→ PROVIDED PASSAGE
● ● ● ● ● ● ●

You can find the first four parts of this series here:

Part One (Joyce Carol Oates, Philip Levine, Thomas Pynchon, Gertrude Stein, Eudora Welty, Don DeLillo, Anton Chekhov, Mavis Gallant, Stanley Elkin)

Part Two (James Baldwin, Henry Miller, Toni Morrison, Kurt Vonnegut Jr., Margaret Atwood, Gertrude Stein, Vladimir Nabokov)

Part Three (W. Somerset Maugham, Langston Hughes, Marguerite Duras, George Orwell, John Ashbery, Susan Sontag, Robert Creeley, John Steinbeck)

Part Four (Flannery O'Connor, Charles Baxter, Joan Didion, William Butler Yeats, Lyn Hejinian, Jean Cocteau, Francine du Plessix Gray, Roberto Bolano)

Rosmarie Waldrop

But it is not true that "nothing is given": Language comes not only with an infinite potential for new combinations, but with a long history contained in it.

The blank page is not blank. No text has one single author. Whether we are conscious of it or not, we always write on top of a palimpsest. This is not a question of linear "influence," but of writing as dialog with a whole net of previous and concurrent texts, tradition, with the culture and language we breathe and move in, which conditions us even while we help to construct it.

Many of us have foregrounded this awareness as technique: using, collaging, transforming, "translating" parts of other works. I don't even have thoughts, I have methods that make language think, take over and me by the hand. Into sense or offense, syntax stretched across rules, relations of force, fluid the dip of the plumb line, the pull of eyes...

Joyce Cary

It is, I suppose, a standing temptation for every artist to put technique first; especially if he be a good technician. Nothing gives so much pleasure to an artist as the successful fusion of his sense and form. And it is easier to take a form and give it some significance than to find a form for your meaning.

I sometimes think that Flaubert, that famous technician, suffered from choosing his form first. We know, in fact, that his friend George Sand protested against his manner of writing as if, as she said, he lived only for words. 'Your whole life is full of affection. You are the most convinced individualist. But no sooner do you touch literature than you become a wholly different man, a man who wants to annihilate himself.' She meant that Flaubert had the wrong theory of art, that he wished, as we should say, to live in an ivory tower, and devote himself to technical perfection; and his technique, clever as it is, sometimes seems to detach itself from his intention.

Fernando Pessoa

A strong artist kills in himself not only love and pity but the very seeds of love and pity. he becomes inhuman out of his great love of humanity - that love that prompts him to create art for man.

Genius is the greatest curse with which God can bless a man. It must be undergone with as little groaning and whining as possible, with as great a consciousness as possible of its divine sadness.

To attain a full reputation as a poet, the beginner must of course have his portrait published in fashionable papers and must see that paragraphs about himself, his habits, his whims and eccentricities are published in suitable journals. Now it must be clear that, for this to be well done, the learner must look like, and act as, a poet. As regards personal appearance, I think no one can deny that a thin, stooping gait is indispensable.

● ● ● ● ● ● ●

→ INPUT DATA
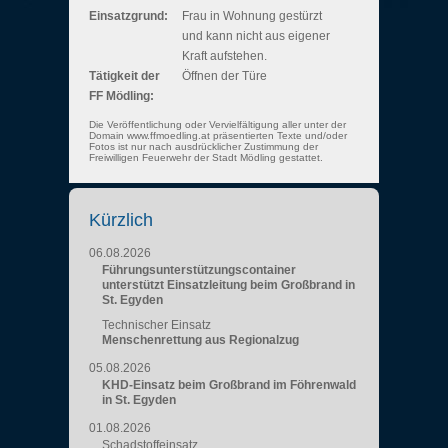
Einsatzgrund:
Frau in Wohnung gestürzt
und kann nicht aus eigener
Kraft aufstehen.
Tätigkeit der
Öffnen der Türe
FF Mödling:
Die Veröffentlichung oder Vervielfältigung aller unter der
Domain www.ffmoedling.at präsentierten Texte und/oder
Fotos ist nur nach ausdrücklicher Zustimmung der
Freiwilligen Feuerwehr der Stadt Mödling gestattet.
Kürzlich
06.08.2026
Führungsunterstützungscontainer
unterstützt Einsatzleitung beim Großbrand in
St. Egyden
Technischer Einsatz
Menschenrettung aus Regionalzug
05.08.2026
KHD-Einsatz beim Großbrand im Föhrenwald
in St. Egyden
01.08.2026
Schadstoffeinsatz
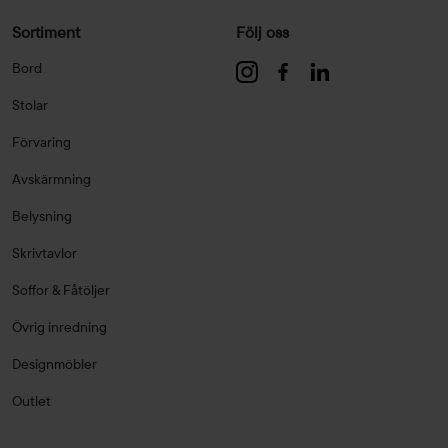
Sortiment
Följ oss
Bord
Stolar
Förvaring
Avskärmning
Belysning
Skrivtavlor
Soffor & Fåtöljer
Övrig inredning
Designmöbler
Outlet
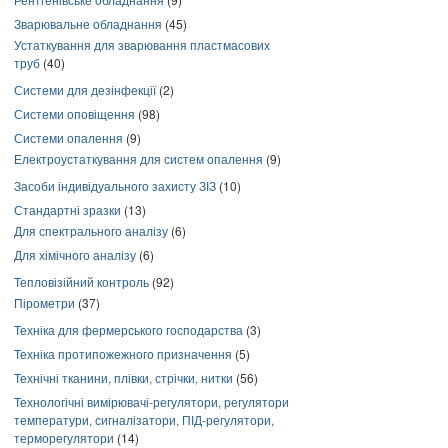
Зварювальне обладнання
(45)
Устаткування для зварювання пластмасових
труб
(40)
Системи для дезінфекції
(2)
Системи оповіщення
(98)
Системи опалення
(9)
Електроустаткування для систем опалення
(9)
Засоби індивідуального захисту ЗІЗ
(10)
Стандартні зразки
(13)
Для спектрального аналізу
(6)
Для хімічного аналізу
(6)
Тепловізійний контроль
(92)
Пірометри
(37)
Техніка для фермерського господарства
(3)
Техніка протипожежного призначення
(5)
Технічні тканини, плівки, стрічки, нитки
(56)
Технологічні вимірювачі-регулятори, регулятори
температури, сигналізатори, ПІД-регулятори,
терморегулятори
(14)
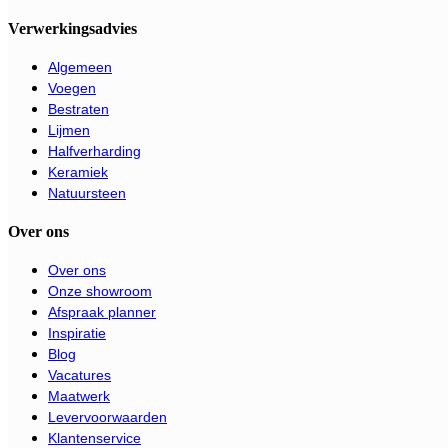
Verwerkingsadvies
Algemeen
Voegen
Bestraten
Lijmen
Halfverharding
Keramiek
Natuursteen
Over ons
Over ons
Onze showroom
Afspraak planner
Inspiratie
Blog
Vacatures
Maatwerk
Levervoorwaarden
Klantenservice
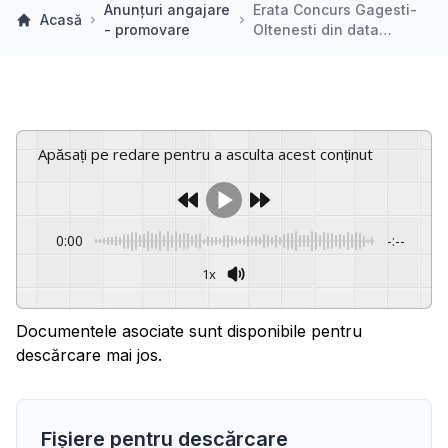
Anunțuri angajare
Erata Concurs Gagesti-
Acasă
- promovare
Oltenesti din data…
Apăsați pe redare pentru a asculta acest conținut
0:00
-:--
1x
Powered By
GSpeech
Documentele asociate sunt disponibile pentru
descărcare mai jos.
Fișiere pentru descărcare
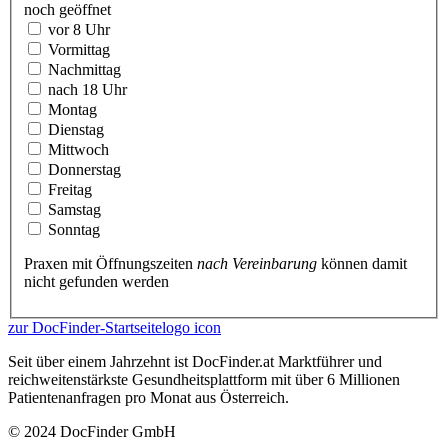
noch geöffnet
vor 8 Uhr
Vormittag
Nachmittag
nach 18 Uhr
Montag
Dienstag
Mittwoch
Donnerstag
Freitag
Samstag
Sonntag
Praxen mit Öffnungszeiten
nach Vereinbarung
können damit
nicht gefunden werden
zur DocFinder-Startseite
logo icon
Seit über einem Jahrzehnt ist DocFinder.at Marktführer und
reichweitenstärkste Gesundheitsplattform mit über 6 Millionen
Patientenanfragen pro Monat aus Österreich.
© 2024 DocFinder GmbH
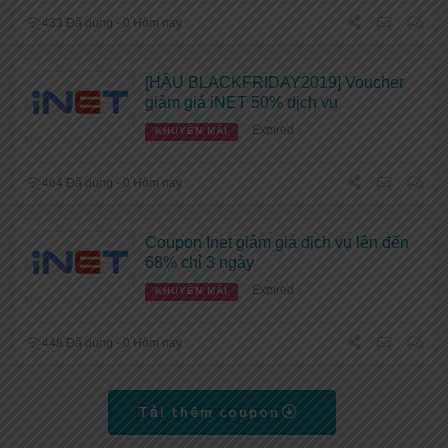
433 Đã dùng - 0 Hôm nay
[HẬU BLACKFRIDAY2019] Voucher
giảm giá iNET 50% dịch vụ
Expired
KHUYẾN MÃI
464 Đã dùng - 0 Hôm nay
Coupon Inet giảm giá dịch vụ lên đến
68% chỉ 3 ngày
Expired
KHUYẾN MÃI
448 Đã dùng - 0 Hôm nay
Tải thêm coupon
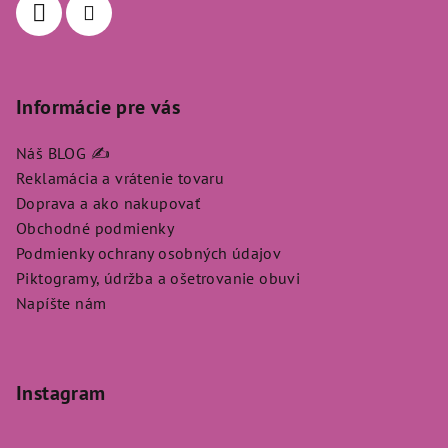
e
Informácie pre vás
Náš BLOG ✍️
Reklamácia a vrátenie tovaru
Doprava a ako nakupovať
Obchodné podmienky
Podmienky ochrany osobných údajov
Piktogramy, údržba a ošetrovanie obuvi
Napíšte nám
Instagram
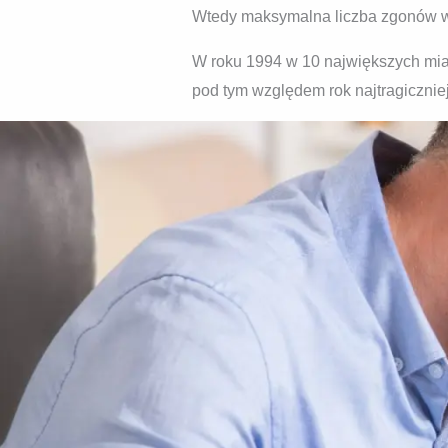
Wtedy maksymalna liczba zgonów w
W roku 1994 w 10 największych m
pod tym względem rok najtragiczniej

● ● ● ● ● ● ●

→ INSTRUCTION A
In the excerpt on writers and technique, who protested against Flaubert's manner of writing?
→ INSTRUCTION B
List every writer the excerpt on writers and technique names under Part Two of the series.
→ INSTRUCTION C
Carry the excerpt on writers and technique forward from its final sentence.

→ TASK RESULT A
George Sand protested against it.

→ TASK RESULT B
James Baldwin, Henry Miller, Toni Morrison, Kurt Vonnegut Jr., Margaret Atwood, Gertrude Stein, Vladimir Nabokov

→ TASK RESULT C
Martin Amis

Beyond middle age, I don't think writers are in competition anymore. After all, we're not all trying to write the same novel. We're all trying to write our own novel. In a sense, we're all trying to write a novel called, "The Way We Live Now," you know, the Trollope novel.

I don't think any interesting work of art can possibly be depressing - otherwise, King Lear would kill more people than cholera. If it's good, it's cathartic, and the reader feels purged and renewed. 

Lewis Carroll

When you have made a thorough and reasonably long effort, to understand a thing, and still feel puzzled by it, stop, you will only hurt yourself by going on. Put it aside till the next morning; and if then you can't make it out, and have no one to explain it to you, put it aside entirely, and go back to that part of the subject which you do understand.

When I was reading Mathematics for University honours, I would sometimes, after working a week or two at some new book, and mastering ten or twenty pages, get into a hopeless muddle, and find it just as bad the next morning. My rule was to begin the book again. And perhaps in another fortnight I had come to the old difficulty with impetus enough to get over it. Or perhaps not. I have several books that I have begun over and over again.

Margaret Atwood

1 Take a pencil to write with on aeroplanes. Pens leak. But if the pencil breaks, you can't sharpen it on the plane, because you can't take knives with you. Therefore: take two pencils.

2 If both pencils break, you can do a rough sharpening job with a nail file of the metal or glass type.

3 Take something to write on. Paper is good. In a pinch, pieces of wood or your arm will do.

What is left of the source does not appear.